ASSIGNMENT ▸
With the images removed, repeat the data below exactly.

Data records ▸
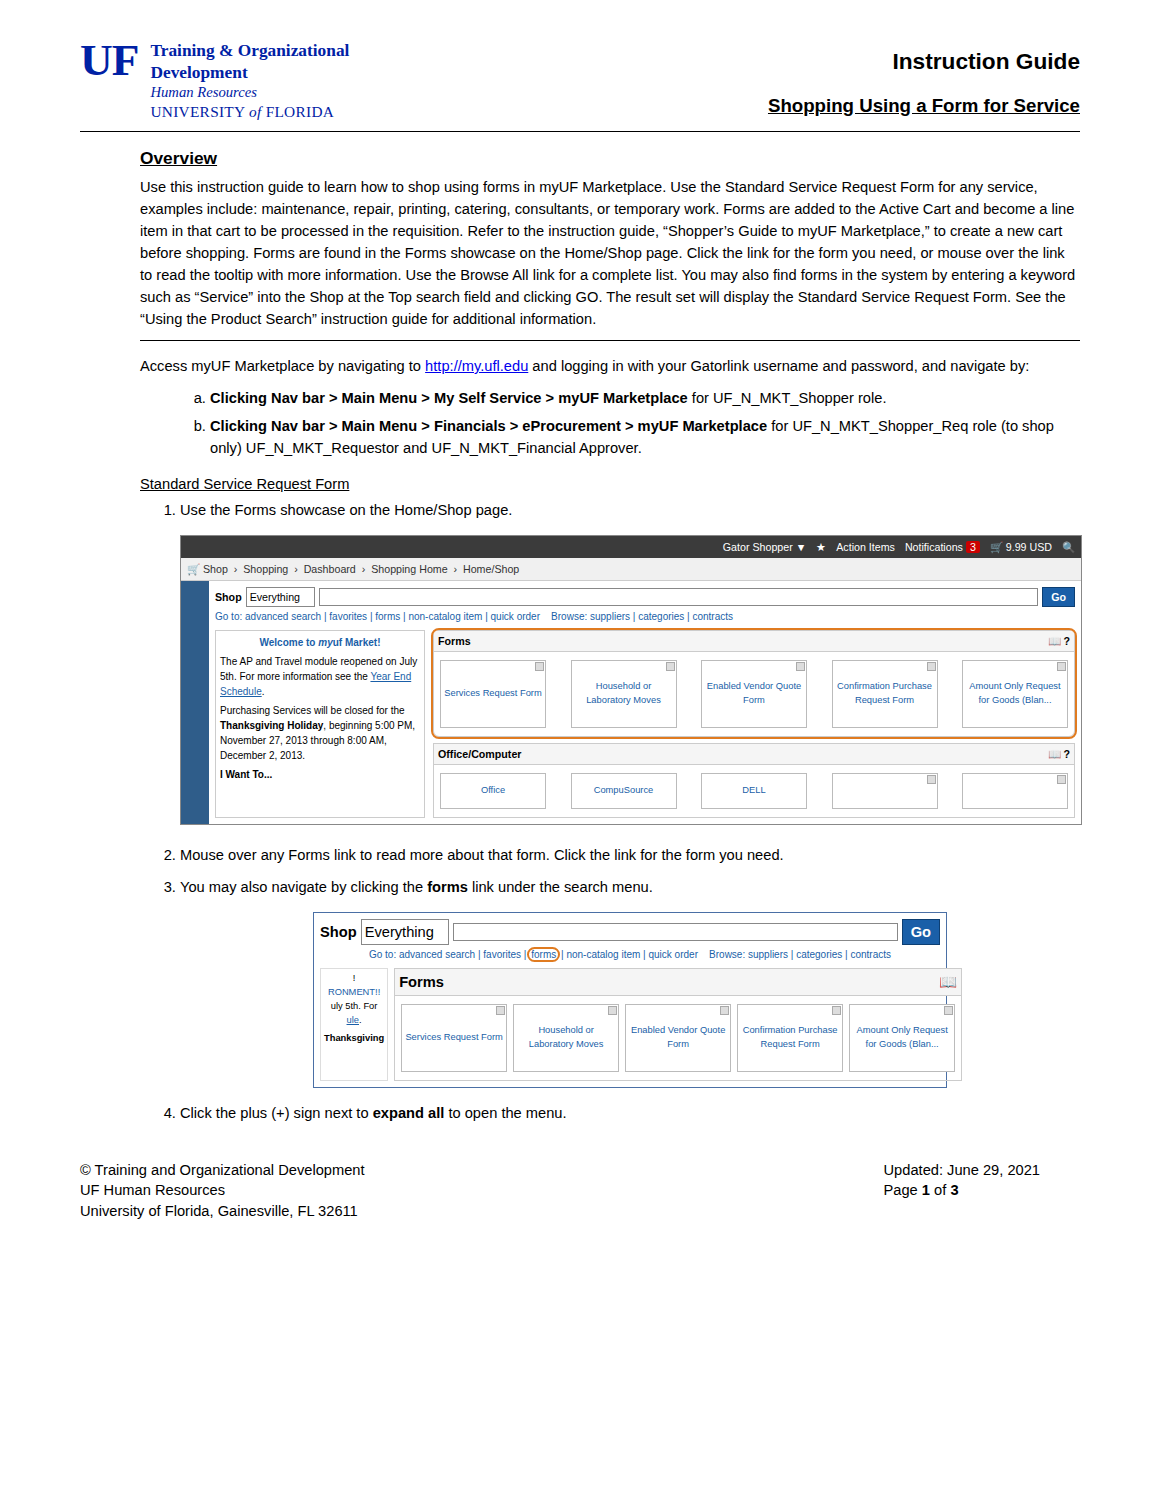UF
Training & Organizational
Development
Human Resources
UNIVERSITY of FLORIDA
Instruction Guide
Shopping Using a Form for Service
Overview
Use this instruction guide to learn how to shop using forms in myUF Marketplace. Use the Standard Service Request Form for any service, examples include: maintenance, repair, printing, catering, consultants, or temporary work. Forms are added to the Active Cart and become a line item in that cart to be processed in the requisition. Refer to the instruction guide, “Shopper’s Guide to myUF Marketplace,” to create a new cart before shopping. Forms are found in the Forms showcase on the Home/Shop page. Click the link for the form you need, or mouse over the link to read the tooltip with more information. Use the Browse All link for a complete list. You may also find forms in the system by entering a keyword such as “Service” into the Shop at the Top search field and clicking GO. The result set will display the Standard Service Request Form. See the “Using the Product Search” instruction guide for additional information.
Access myUF Marketplace by navigating to http://my.ufl.edu and logging in with your Gatorlink username and password, and navigate by:
Clicking Nav bar > Main Menu > My Self Service > myUF Marketplace for UF_N_MKT_Shopper role.
Clicking Nav bar > Main Menu > Financials > eProcurement > myUF Marketplace for UF_N_MKT_Shopper_Req role (to shop only) UF_N_MKT_Requestor and UF_N_MKT_Financial Approver.
Standard Service Request Form
Use the Forms showcase on the Home/Shop page.
Gator Shopper ▼ ★ Action Items Notifications 3 🛒 9.99 USD 🔍
🛒 Shop › Shopping › Dashboard › Shopping Home › Home/Shop
Shop Everything Go
Go to: advanced search | favorites | forms | non-catalog item | quick order Browse: suppliers | categories | contracts
Welcome to myuf Market!
The AP and Travel module reopened on July 5th. For more information see the Year End Schedule.
Purchasing Services will be closed for the Thanksgiving Holiday, beginning 5:00 PM, November 27, 2013 through 8:00 AM, December 2, 2013.
I Want To...
Forms📖 ?
Services Request Form
Household or Laboratory Moves
Enabled Vendor Quote Form
Confirmation Purchase Request Form
Amount Only Request for Goods (Blan...
Office/Computer📖 ?
Office
CompuSource
DELL
Mouse over any Forms link to read more about that form. Click the link for the form you need.
You may also navigate by clicking the forms link under the search menu.
Shop Everything Go
Go to: advanced search | favorites | forms | non-catalog item | quick order Browse: suppliers | categories | contracts
!
RONMENT!!
uly 5th. For ule.
Thanksgiving
Forms📖
Services Request Form
Household or Laboratory Moves
Enabled Vendor Quote Form
Confirmation Purchase Request Form
Amount Only Request for Goods (Blan...
Click the plus (+) sign next to expand all to open the menu.
© Training and Organizational Development
UF Human Resources
University of Florida, Gainesville, FL 32611
Updated: June 29, 2021
Page 1 of 3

OUTPUT ▸
UF
Training & Organizational
Development
Human Resources
UNIVERSITY of FLORIDA
Instruction Guide
Shopping Using a Form for Service
Overview
Use this instruction guide to learn how to shop using forms in myUF Marketplace. Use the Standard Service Request Form for any service, examples include: maintenance, repair, printing, catering, consultants, or temporary work. Forms are added to the Active Cart and become a line item in that cart to be processed in the requisition. Refer to the instruction guide, “Shopper’s Guide to myUF Marketplace,” to create a new cart before shopping. Forms are found in the Forms showcase on the Home/Shop page. Click the link for the form you need, or mouse over the link to read the tooltip with more information. Use the Browse All link for a complete list. You may also find forms in the system by entering a keyword such as “Service” into the Shop at the Top search field and clicking GO. The result set will display the Standard Service Request Form. See the “Using the Product Search” instruction guide for additional information.
Access myUF Marketplace by navigating to http://my.ufl.edu and logging in with your Gatorlink username and password, and navigate by:
Clicking Nav bar > Main Menu > My Self Service > myUF Marketplace for UF_N_MKT_Shopper role.
Clicking Nav bar > Main Menu > Financials > eProcurement > myUF Marketplace for UF_N_MKT_Shopper_Req role (to shop only) UF_N_MKT_Requestor and UF_N_MKT_Financial Approver.
Standard Service Request Form
Use the Forms showcase on the Home/Shop page.
Gator Shopper ▼ ★ Action Items Notifications 3 🛒 9.99 USD 🔍
🛒 Shop › Shopping › Dashboard › Shopping Home › Home/Shop
Shop Everything Go
Go to: advanced search | favorites | forms | non-catalog item | quick order Browse: suppliers | categories | contracts
Welcome to myuf Market!
The AP and Travel module reopened on July 5th. For more information see the Year End Schedule.
Purchasing Services will be closed for the Thanksgiving Holiday, beginning 5:00 PM, November 27, 2013 through 8:00 AM, December 2, 2013.
I Want To...
Forms📖 ?
Services Request Form
Household or Laboratory Moves
Enabled Vendor Quote Form
Confirmation Purchase Request Form
Amount Only Request for Goods (Blan...
Office/Computer📖 ?
Office
CompuSource
DELL
Mouse over any Forms link to read more about that form. Click the link for the form you need.
You may also navigate by clicking the forms link under the search menu.
Shop Everything Go
Go to: advanced search | favorites | forms | non-catalog item | quick order Browse: suppliers | categories | contracts
!
RONMENT!!
uly 5th. For ule.
Thanksgiving
Forms📖
Services Request Form
Household or Laboratory Moves
Enabled Vendor Quote Form
Confirmation Purchase Request Form
Amount Only Request for Goods (Blan...
Click the plus (+) sign next to expand all to open the menu.
© Training and Organizational Development
UF Human Resources
University of Florida, Gainesville, FL 32611
Updated: June 29, 2021
Page 1 of 3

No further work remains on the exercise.